Clarke's occasional descriptions of "savage races" may have been a product of his early 20th century British upbringing, but they're disappointing nonetheless in a novel that's otherwise so forward-thinking for 1953. For instance, Rodericks, one of the main characters, is black in the book, which for a white SF author in the 1950's was pretty progressive. The series features a black actor (Osy Ikhile) for this part, too. It's obvious that anxieties about being colonized by aliens are big on the list of SF themes, going all the way back to H. G. Wells. For more on colonialism as a theme in SF, read "Why Sci-Fi Keeps Imagining the Subjugation of White People." (Interesting connection: many years ago I sat in on a science fiction course with John Rieder, one of the authors discussed in this article).
The series somewhat downplays the obvious riffs on colonialism in Clarke's novel (maybe those were more salient in 1953); the series builds up the creepiness and distrust of the Overlords by having them tell the humans even less than they do in the book (we also only meet two Overlords in the series, whereas we meet a lot more in the book). Maybe this feeds into our post-Watergate distrust of government and authority more generally. If I hadn't read the book, I might have been led to believe that the Overlords were up to something nefarious, almost right up until the end. The series definitely plays up horror elements that are barely there in the book (there are some very Children of the Corn type moments with some of the kids). Probably the fact that the main Overlord, Karellen, is played by Charles Dance (Tywin Lannister on Game of Thrones) lends a sinister quality to the whole affair, although I thought he did a great job of being ambiguously beneficent.

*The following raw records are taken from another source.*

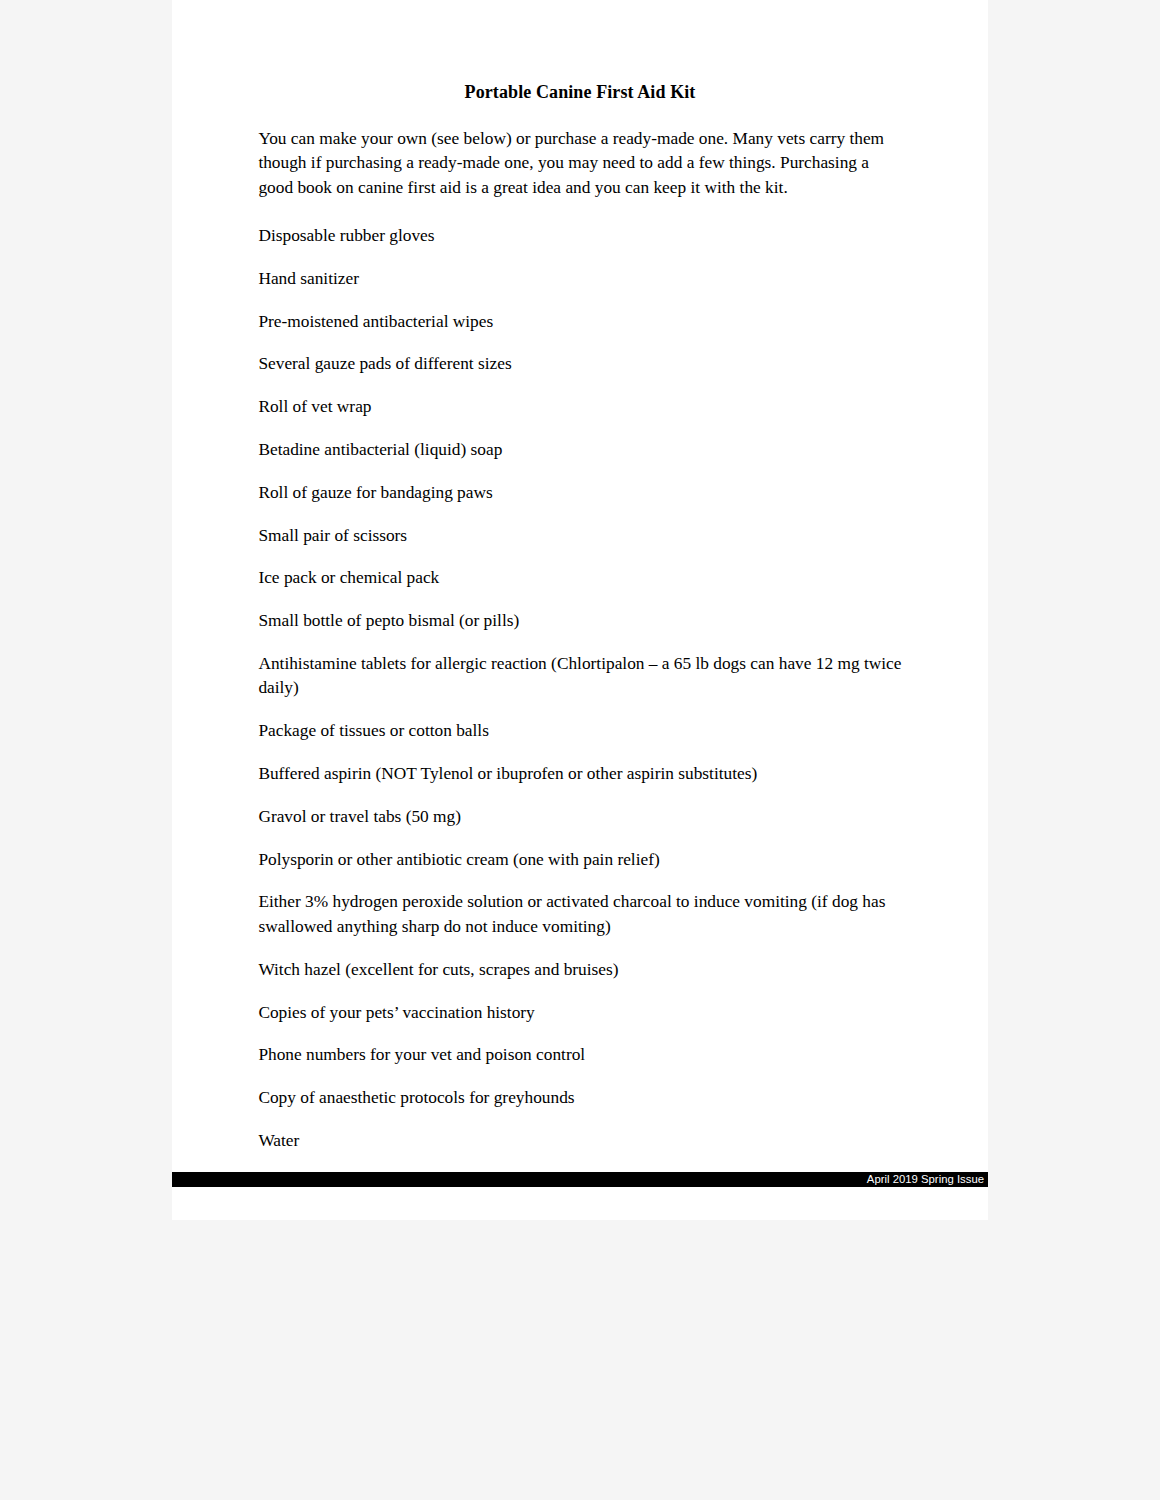Portable Canine First Aid Kit
You can make your own (see below) or purchase a ready-made one. Many vets carry them though if purchasing a ready-made one, you may need to add a few things. Purchasing a good book on canine first aid is a great idea and you can keep it with the kit.
Disposable rubber gloves
Hand sanitizer
Pre-moistened antibacterial wipes
Several gauze pads of different sizes
Roll of vet wrap
Betadine antibacterial (liquid) soap
Roll of gauze for bandaging paws
Small pair of scissors
Ice pack or chemical pack
Small bottle of pepto bismal (or pills)
Antihistamine tablets for allergic reaction (Chlortipalon – a 65 lb dogs can have 12 mg twice daily)
Package of tissues or cotton balls
Buffered aspirin (NOT Tylenol or ibuprofen or other aspirin substitutes)
Gravol or travel tabs (50 mg)
Polysporin or other antibiotic cream (one with pain relief)
Either 3% hydrogen peroxide solution or activated charcoal to induce vomiting (if dog has swallowed anything sharp do not induce vomiting)
Witch hazel (excellent for cuts, scrapes and bruises)
Copies of your pets’ vaccination history
Phone numbers for your vet and poison control
Copy of anaesthetic protocols for greyhounds
Water
April 2019 Spring Issue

Aside from some interesting thoughts on utopia, the Big Ideas stuff that makes Clarke one of my favorite SF writers really comes in at the end. I don't want to be too spoilery, but we do learn what the Overlords have been doing and who they work for, which prompts some of Clarke's patented Deep Thoughts on Our Place in the Universe (this is the guy who wrote 2001: A Space Odyssey, after all). This is much more clearly explained in the book than in the series. If I hadn't recently read the book, I'm not sure I would have understood the ending of the series. Also, the deep melancholy of the Overlords doesn't come out as clearly in the series. I was thrilled, however, that the ending was more-or-less the same, something I was most worried would be turned lame on TV. Some find the ending depressing or bleak; I find it hopeful and liberating. It also encourages some thought on the relations between parents and children: our children often become more than we can imagine, and that's a good thing.
So my final verdict: this isn't a perfect adaptation, but it's not bad, and it could have been a lot worse. I strongly recommend reading the novel in conjunction with the series for a deeper, more satisfying experience. You can watch Childhood's End online for free at SyFy.com.